The reality is startups are so delicate – nearly every company has traversed near-death experiences and any company can go up or fall flat. The smartest investments were often contrarian. So you need to be able to tell people ‘you can’t see it yet but this is what’s over the iceberg’. Here is what any one individual data point shows, but when you look above the iceberg here is the tidal wave that is coming…
For example, at Estimote we focus a lot on our distribution of customers. We know to a good degree what the long tail is doing and we know what the middle and head are doing. Today we stand on two legs of the stool so to speak – we have a thriving developer community that exercises our stack and serves as a sort of a 50,000 person distributed engineering and QA team that even pays us. But more important than the revenue is they break our product and tell us what to build next.
This has allowed is us to go up-channel from the developer market to enterprise. How so? The same way a company like Slack does. Usually, by the time a CIO or marketer has a fundable project for us, we already have engineers within the company familiar with our stack. This is classic bottoms up sales, where we develop advocates within the company. And once we’re selling, there are already engineers within the company that trust us and know how our products work.
The more of this pattern we see, the more we expect X percent of our long tail customers to go up to the head because of our bottoms up approach. Do we think every sandbox developer will turn into a massive paying customer? No. But we know that some percentage of these will grow and will become more than just distributed labor / QA and we will make money off them.

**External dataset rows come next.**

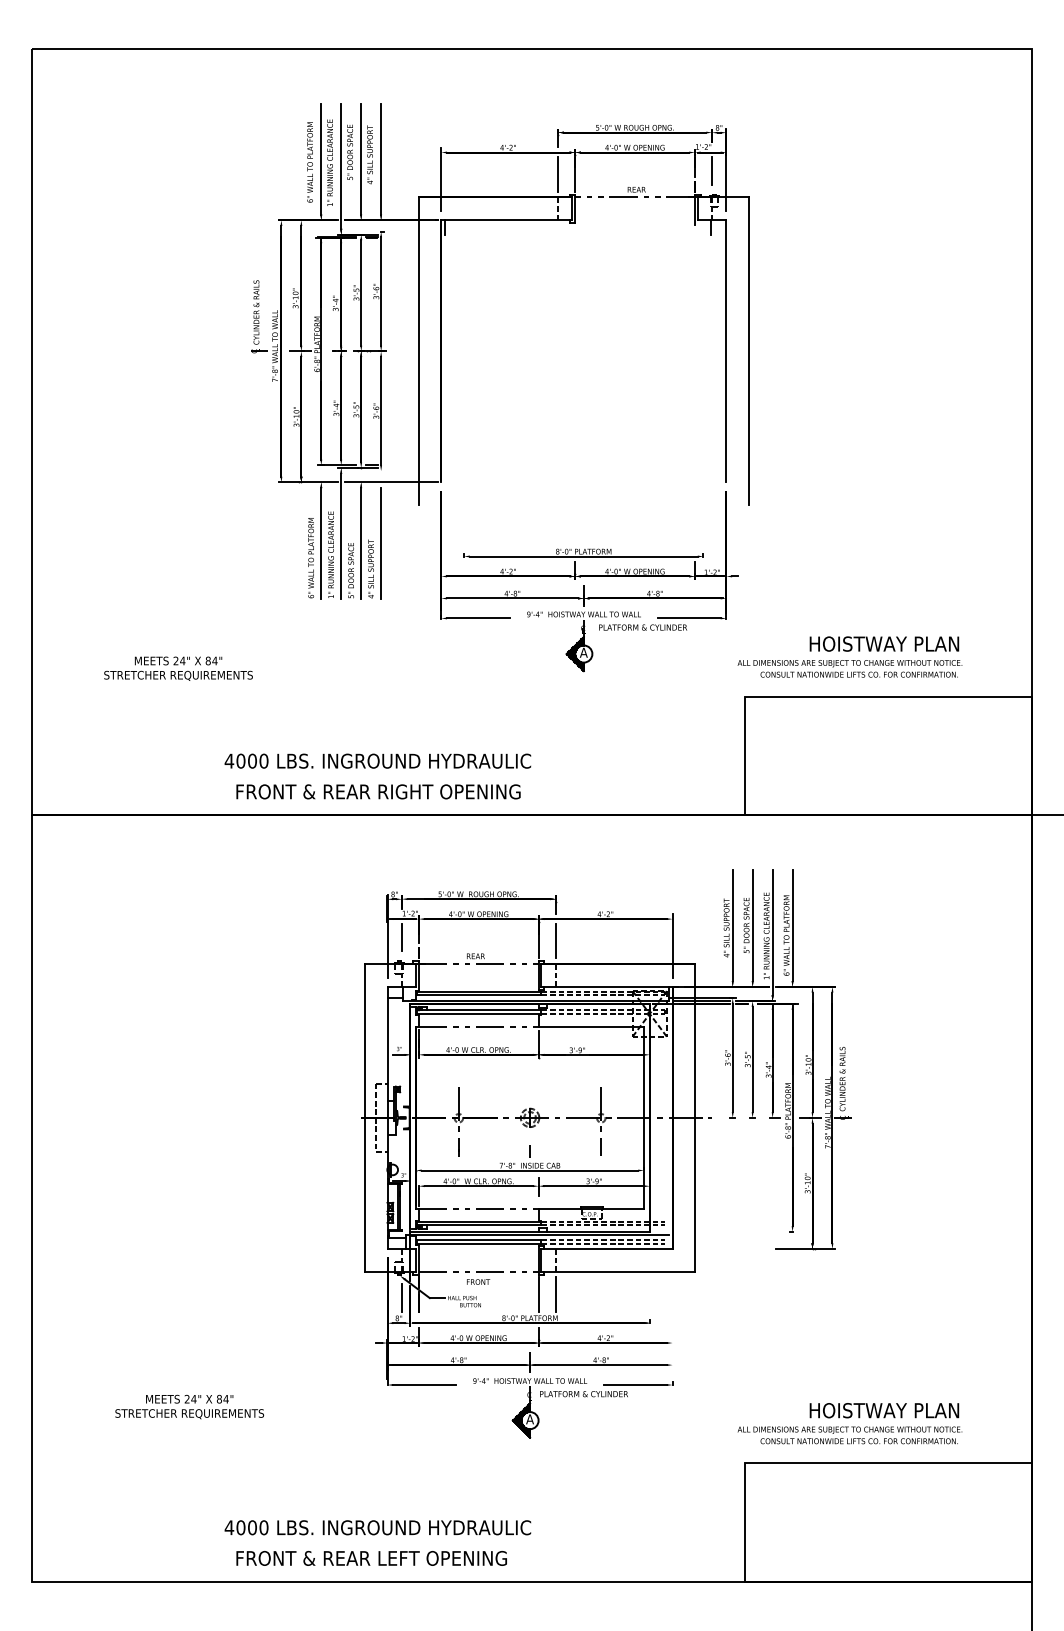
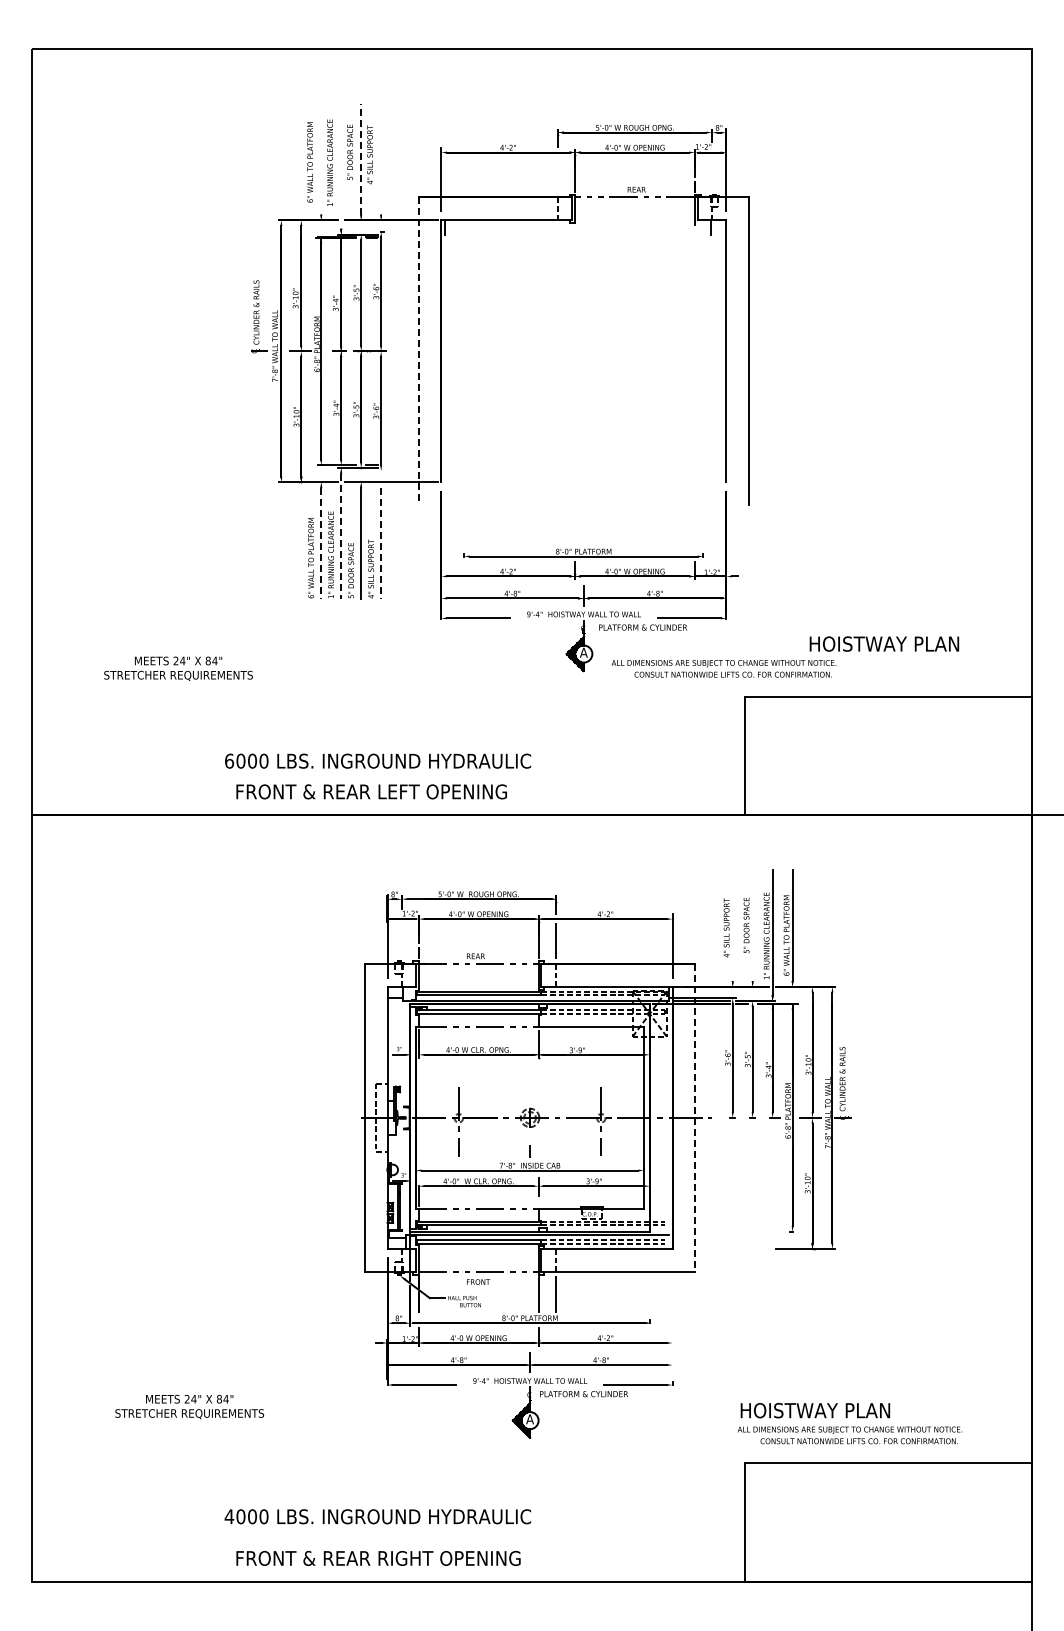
line at (321, 158): present -> none
line at (361, 158): solid -> dashed
line at (381, 158): present -> none
line at (341, 165): present -> none
line at (712, 170): present -> none
line at (558, 174): present -> none
line at (418, 351): solid -> dashed
line at (341, 536): solid -> dashed
line at (321, 544): solid -> dashed
line at (381, 544): solid -> dashed
text at (849, 668) position: (849, 668) -> (723, 668)
text at (229, 760): 4000 -> 6000
text at (450, 791): FRONT & REAR RIGHT OPENING -> FRONT & REAR LEFT OPENING
line at (732, 925): present -> none
line at (752, 925): present -> none
line at (401, 937): present -> none
line at (695, 1117): solid -> dashed
line at (401, 1298): present -> none
text at (884, 1410) position: (884, 1410) -> (815, 1410)
text at (377, 1527) position: (377, 1527) -> (377, 1516)
text at (450, 1557): FRONT & REAR LEFT OPENING -> FRONT & REAR RIGHT OPENING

Back to the reach vs revenue question. Any growth story should always be clear as to how outside capital will help you grow, scale and develop in a way so that you can change the plan again… and then raise more and ratchet up growth sooner. That’s the best way to control your own destiny while staying agile.
But there isn’t always a perfect equation to follow around producing future cash flows. Deciding how to optimize for reach and revenue deeply impacts product and growth decisions, which is why startups by their nature can rocket into billion dollar companies or go under seemingly overnight. But rest assured many of today’s unicorns will eventually figure it out and become thriving, cash-flow positive public companies.